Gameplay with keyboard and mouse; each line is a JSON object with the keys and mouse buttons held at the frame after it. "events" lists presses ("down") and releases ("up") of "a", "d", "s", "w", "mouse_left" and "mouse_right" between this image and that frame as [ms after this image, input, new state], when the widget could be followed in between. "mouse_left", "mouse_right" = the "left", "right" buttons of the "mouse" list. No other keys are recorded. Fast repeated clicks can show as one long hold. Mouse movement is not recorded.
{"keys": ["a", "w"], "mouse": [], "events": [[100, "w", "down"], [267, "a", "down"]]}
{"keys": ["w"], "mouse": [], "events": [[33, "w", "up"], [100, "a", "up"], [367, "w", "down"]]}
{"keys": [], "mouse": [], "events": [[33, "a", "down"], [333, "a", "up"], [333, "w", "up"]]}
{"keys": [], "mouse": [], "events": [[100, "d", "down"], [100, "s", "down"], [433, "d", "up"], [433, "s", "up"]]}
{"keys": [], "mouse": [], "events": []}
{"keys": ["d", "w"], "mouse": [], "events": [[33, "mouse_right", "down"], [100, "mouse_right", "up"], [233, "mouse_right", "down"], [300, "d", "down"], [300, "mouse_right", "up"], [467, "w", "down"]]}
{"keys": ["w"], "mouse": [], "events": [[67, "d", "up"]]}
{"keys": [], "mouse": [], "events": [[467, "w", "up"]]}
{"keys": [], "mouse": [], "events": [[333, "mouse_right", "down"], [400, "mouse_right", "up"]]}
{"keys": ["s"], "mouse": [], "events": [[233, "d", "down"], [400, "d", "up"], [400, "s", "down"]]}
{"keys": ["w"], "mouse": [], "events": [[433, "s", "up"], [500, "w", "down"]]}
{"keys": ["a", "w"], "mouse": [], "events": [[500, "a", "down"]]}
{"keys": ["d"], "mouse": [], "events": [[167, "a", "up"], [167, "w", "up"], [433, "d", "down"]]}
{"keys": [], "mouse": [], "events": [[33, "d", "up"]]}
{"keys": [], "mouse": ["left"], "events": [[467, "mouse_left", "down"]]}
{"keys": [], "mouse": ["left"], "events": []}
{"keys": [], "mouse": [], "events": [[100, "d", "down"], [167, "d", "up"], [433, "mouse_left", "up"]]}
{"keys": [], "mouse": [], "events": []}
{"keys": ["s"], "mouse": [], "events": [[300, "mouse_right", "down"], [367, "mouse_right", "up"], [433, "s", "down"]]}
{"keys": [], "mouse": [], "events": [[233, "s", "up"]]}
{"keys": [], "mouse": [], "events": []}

> **PROBLEM STATEMENT**
The response must be an exact reproduction of all the entries.

> **SOLUTION FOR THIS EXERCISE**
Gameplay with keyboard and mouse; each line is a JSON object with the keys and mouse buttons held at the frame after it. "events" lists presses ("down") and releases ("up") of "a", "d", "s", "w", "mouse_left" and "mouse_right" between this image and that frame as [ms after this image, input, new state], when the widget could be followed in between. "mouse_left", "mouse_right" = the "left", "right" buttons of the "mouse" list. No other keys are recorded. Fast repeated clicks can show as one long hold. Mouse movement is not recorded.
{"keys": ["a", "w"], "mouse": [], "events": [[100, "w", "down"], [267, "a", "down"]]}
{"keys": ["w"], "mouse": [], "events": [[33, "w", "up"], [100, "a", "up"], [367, "w", "down"]]}
{"keys": [], "mouse": [], "events": [[33, "a", "down"], [333, "a", "up"], [333, "w", "up"]]}
{"keys": [], "mouse": [], "events": [[100, "d", "down"], [100, "s", "down"], [433, "d", "up"], [433, "s", "up"]]}
{"keys": [], "mouse": [], "events": []}
{"keys": ["d", "w"], "mouse": [], "events": [[33, "mouse_right", "down"], [100, "mouse_right", "up"], [233, "mouse_right", "down"], [300, "d", "down"], [300, "mouse_right", "up"], [467, "w", "down"]]}
{"keys": ["w"], "mouse": [], "events": [[67, "d", "up"]]}
{"keys": [], "mouse": [], "events": [[467, "w", "up"]]}
{"keys": [], "mouse": [], "events": [[333, "mouse_right", "down"], [400, "mouse_right", "up"]]}
{"keys": ["s"], "mouse": [], "events": [[233, "d", "down"], [400, "d", "up"], [400, "s", "down"]]}
{"keys": ["w"], "mouse": [], "events": [[433, "s", "up"], [500, "w", "down"]]}
{"keys": ["a", "w"], "mouse": [], "events": [[500, "a", "down"]]}
{"keys": ["d"], "mouse": [], "events": [[167, "a", "up"], [167, "w", "up"], [433, "d", "down"]]}
{"keys": [], "mouse": [], "events": [[33, "d", "up"]]}
{"keys": [], "mouse": ["left"], "events": [[467, "mouse_left", "down"]]}
{"keys": [], "mouse": ["left"], "events": []}
{"keys": [], "mouse": [], "events": [[100, "d", "down"], [167, "d", "up"], [433, "mouse_left", "up"]]}
{"keys": [], "mouse": [], "events": []}
{"keys": ["s"], "mouse": [], "events": [[300, "mouse_right", "down"], [367, "mouse_right", "up"], [433, "s", "down"]]}
{"keys": [], "mouse": [], "events": [[233, "s", "up"]]}
{"keys": [], "mouse": [], "events": []}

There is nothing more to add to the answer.